É possível aferir avanços do processo civilizatório por meio de diversos elementos: tecnologia, expansão do conhecimento, aumento do tempo de vida do ser humano, grau de conscientização da sociedade, entre outros. E um dos aspectos mais evidentes no seio das democracias, para medir seu grau de eficácia, é a racionalidade.
Ao atingir uma boa pontuação no capítulo da racionalidade, um povo mostra que seu sistema de decisão ganha lógica, densidade, justiça. É quando o voto sufragado nas urnas, por exemplo, sai do coração e sobe à cabeça. Nesse caso, o eleitor evita a síndrome do touro, que pensa com o coração e arremete com a cabeça.
Esse introito convida-nos a imaginar que grau civilizatório retrata a atualidade brasileira. De pronto, pode-se garantir que ainda não somos uma sociedade racional, eis que nossa cultura é intensamente banhada por torrentes de emoção. A gente brasileira é calorosa, vibrante, toma partido em tudo, e costuma decidir mais pelo coração do que pela cabeça.
Devemos convir, no entanto, que se expande por essas plagas o conceito de autogestão, praticado em muitas nações, particularmente pela cultura anglo-saxã. Seu lema é: a pessoa define metas e objetivos e escolhe meios e formas para atingi-los. Nas últimas décadas, esse ideário tem ganhado força em nosso meio na esteira da organicidade social.
A sociedade brasileira, desde o fim de 80, sob a égide de uma Constituição garantidora de direitos individuais e sociais, avançou na trilha da pressão sobre os poderes, passou a criticar e a cobrar providências de dirigentes até chegar ao estágio mais recente – a mobilização social -, fenômeno que adquiriu força nos idos de 2013. A miríade de entidades intermediárias – gênero, minorias étnicas e raciais, defesa corporativa, categorias profissionais – deu mostras de força, indo às ruas, desfraldando bandeiras, levantando barricadas.
Chegamos, assim, ao atual momento, em que o país, dividido e polarizado, escancara a locução, quebra paradigmas, elege dirigentes sem usar as regras do velho jogo, enquanto contingentes agem de forma autônoma, não mais parecendo manadas de bois correndo no pasto. Concordem ou não, o País dá alguns passos na direção da racionalidade.
Por isso mesmo, não há mais condição de adotar práticas carcomidas: negociatas por baixo do pano, planos e projetos feitos a portas trancadas, burocratas plasmando reformas dentro de quatro paredes.

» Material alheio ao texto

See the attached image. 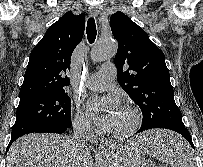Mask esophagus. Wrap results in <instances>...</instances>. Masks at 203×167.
Listing matches in <instances>:
<instances>
[{
    "instance_id": "34e87169",
    "label": "esophagus",
    "mask_w": 203,
    "mask_h": 167,
    "mask_svg": "<svg viewBox=\"0 0 203 167\" xmlns=\"http://www.w3.org/2000/svg\"><path fill=\"white\" fill-rule=\"evenodd\" d=\"M89 14L96 17L99 14V9L96 6L89 7ZM111 144L107 141H101L98 145V151L101 153H106L110 150Z\"/></svg>"
}]
</instances>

A hora é do debate plural. A hora é de abertura das redomas. O ciclo que o Brasil atravessa exige total transparência.
Grupos nomeados por ministros ou secretários de Pastas, que se recusam a debater com a sociedade organizada projetos sob sua ordenação estarão sujeitos à execração social. O Brasil requer o jogo aberto de ideias, ponto e contraponto, verso e reverso. Quem se negar a entrar no novo tabuleiro do jogo será fatalmente condenado por absoluta desconexão com a realidade.
A propósito, algumas reformas estão nos laboratórios do Governo e do Congresso. Entre elas, em estágio final, a reforma da Previdência, que não merece entrar em lances de partilha ou nos ensaios de barganha dos congressistas. O país dela carece. E muito. Em elaboração está a reforma tributária. Todos os setores devem ser ouvidos. Não apenas a indústria. Vejam o que diz o economista Raul Veloso: “A reforma tributária mexe com a tributação de setores da economia, aumentando a de uns e reduzindo a de outros. (…) Mas esta é uma reforma em favor da indústria e contra o setor de serviços”.
Também vem por aí a reforma sindical. Montou-se um Conselhão do Trabalho, composto por tradicionais lideranças, mas se observa não haver participação de figuras representativas de novos segmentos da empregabilidade.
Esperemos, também, pelas reformas administrativa e política. A primeira só será eficaz se vestir o manto da racionalidade, com enxugamento de estruturas, ajustamento e treinamento de quadros, informatização e simplificação da burocracia, maior produtividade.
Já a reforma política, pelo menos no que diz respeito ao sistema de voto, precisa definir a melhor metodologia para encarnar a vontade popular. E todos esses ajustes não podem acontecer sem o crivo do cidadão. Afinal, ele é o verdadeiro dono do mandato dos representantes. Todo poder emana do povo. E em seu nome deve ser exercido.